We should also acknowledge that large thermal units also have system management costs of this kind attached. Large contingency reserves must be maintained on the system at all times so that the system can recover from the sudden loss of a large unit. Six separate FCAS markets are managed in the NEM solely for this purpose.

In conclusion, we find that the balancing costs ascribed by the OECD study could be ballpark correct, but most importantly they are already paid for by the wind and solar PV generators. Therefore these costs are already internalised in their decision making.

Grid connection

Grid connection costs will vary from project to project, but it is incorrect to assume that renewable resources are necessarily remote from the existing grid.  Many wind sites are likely to exist in reasonable proximity to the grid, and solar PV even more so.

Importantly, in the NEM, generators already pay for their network connection, so again, this is already internalised in their decision making. Developers can decide to forgo the best quality wind and opt for a slightly lower quality resource that is in close proximity to the grid, minimising connection costs. They are already taking this into consideration.
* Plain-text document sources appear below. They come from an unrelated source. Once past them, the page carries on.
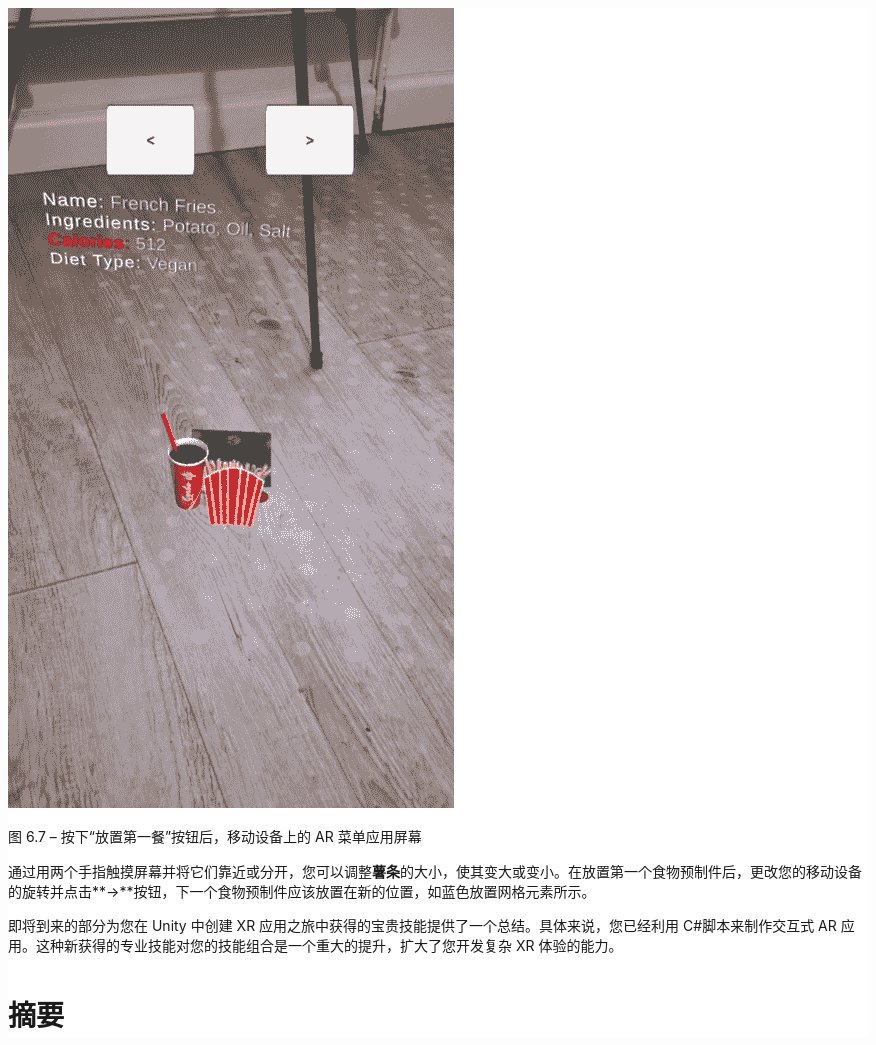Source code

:![图 6.7 – 在按下“放置第一餐”按钮后，移动设备上的 AR 菜单应用屏幕](img/B20869_06_07.jpg)

图 6.7 – 按下“放置第一餐”按钮后，移动设备上的 AR 菜单应用屏幕

通过用两个手指触摸屏幕并将它们靠近或分开，您可以调整**薯条**的大小，使其变大或变小。在放置第一个食物预制件后，更改您的移动设备的旋转并点击**->**按钮，下一个食物预制件应该放置在新的位置，如蓝色放置网格元素所示。

即将到来的部分为您在 Unity 中创建 XR 应用之旅中获得的宝贵技能提供了一个总结。具体来说，您已经利用 C#脚本来制作交互式 AR 应用。这种新获得的专业技能对您的技能组合是一个重大的提升，扩大了您开发复杂 XR 体验的能力。

# 摘要

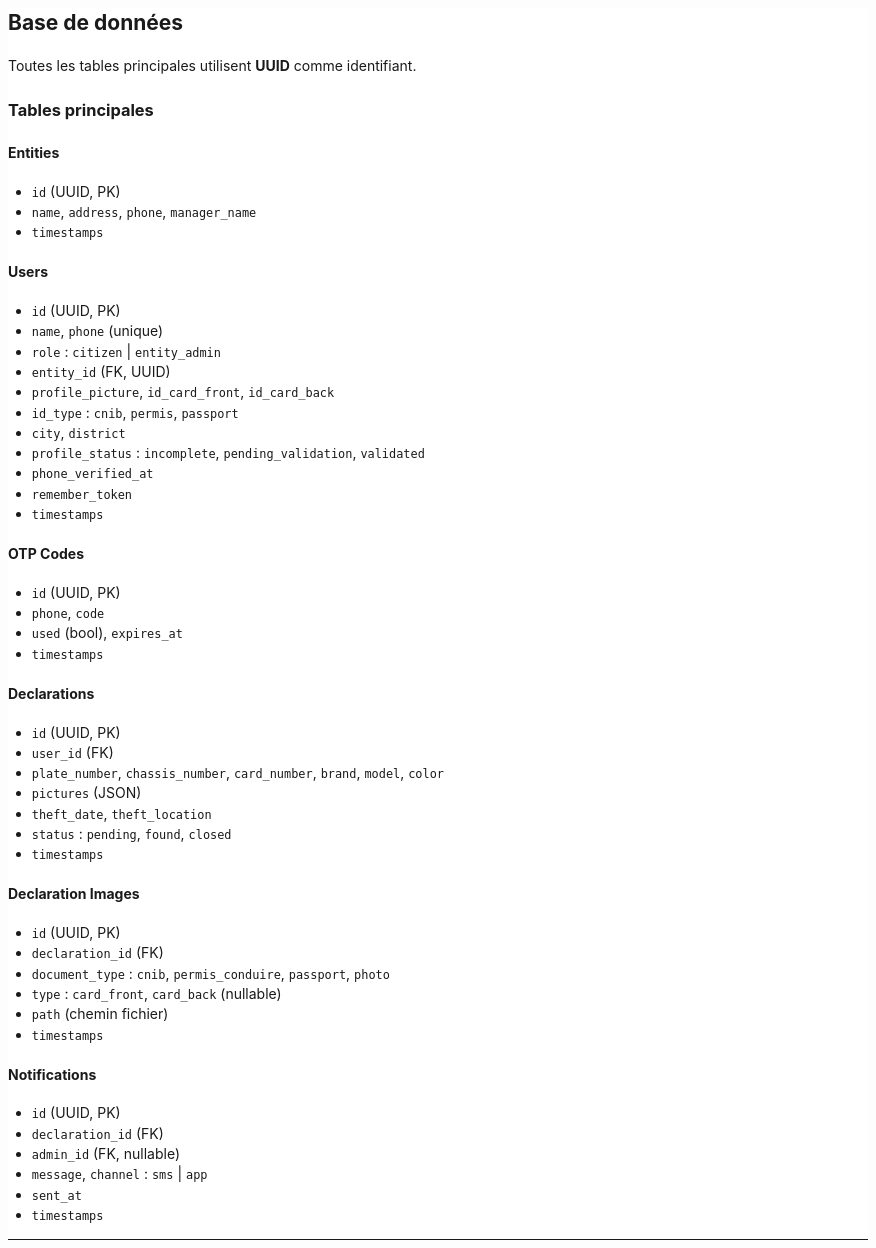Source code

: 
## Base de données

Toutes les tables principales utilisent **UUID** comme identifiant.

### Tables principales

#### Entities
- `id` (UUID, PK)  
- `name`, `address`, `phone`, `manager_name`  
- `timestamps`  

#### Users
- `id` (UUID, PK)  
- `name`, `phone` (unique)  
- `role` : `citizen` | `entity_admin`  
- `entity_id` (FK, UUID)  
- `profile_picture`, `id_card_front`, `id_card_back`  
- `id_type` : `cnib`, `permis`, `passport`  
- `city`, `district`  
- `profile_status` : `incomplete`, `pending_validation`, `validated`  
- `phone_verified_at`  
- `remember_token`  
- `timestamps`  

#### OTP Codes
- `id` (UUID, PK)  
- `phone`, `code`  
- `used` (bool), `expires_at`  
- `timestamps`  

#### Declarations
- `id` (UUID, PK)  
- `user_id` (FK)  
- `plate_number`, `chassis_number`, `card_number`, `brand`, `model`, `color`  
- `pictures` (JSON)  
- `theft_date`, `theft_location`  
- `status` : `pending`, `found`, `closed`  
- `timestamps`  

#### Declaration Images
- `id` (UUID, PK)  
- `declaration_id` (FK)  
- `document_type` : `cnib`, `permis_conduire`, `passport`, `photo`  
- `type` : `card_front`, `card_back` (nullable)  
- `path` (chemin fichier)  
- `timestamps`  

#### Notifications
- `id` (UUID, PK)  
- `declaration_id` (FK)  
- `admin_id` (FK, nullable)  
- `message`, `channel` : `sms` | `app`  
- `sent_at`  
- `timestamps`  

---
Grid reinforcement and extension

Significant grid reinforcement and expansion is going to be required in the NEM any scenario if demand returns to a growth trajectory (which AEMO is projecting). Modelling has shown that yes, significant grid investment is required with growth in renewables. But it’s also required if we invest in other types of generation to meet growing and changing demand. The cost difference between the scenarios is less than the uncertainty in the modelling.

In the OECD/Nuclear Energy Agency study, no grid reinforcement costs are attributed to dispatchable technologies “owing to the consideration that those power plants can be located in proximity to load centres”. However this is clearly not the case. Coal-fired generators are typically located next to the coal mines that supply them, which has resulted in transmission highways to rural areas such as the south-west of Queensland, the Latrobe Valley and the Hunter Valley. Similarly, nuclear power, were it ever developed in Australia, could be expected to face significant “NIMBY” pressure to locate remotely from populated areas. 

So we can conclude that the OECD/Nuclear Energy Agency study is attempting to create a problem where none exists. The current market design already includes all of these factors. If, and when, these integration costs become significant, the market will take them into account and respond appropriately. For now, we can relax.

Dr Jenny Riesz is AECOM senior consultant in Energy Strategic Advisory. The views expressed above are her own not those of AECOM.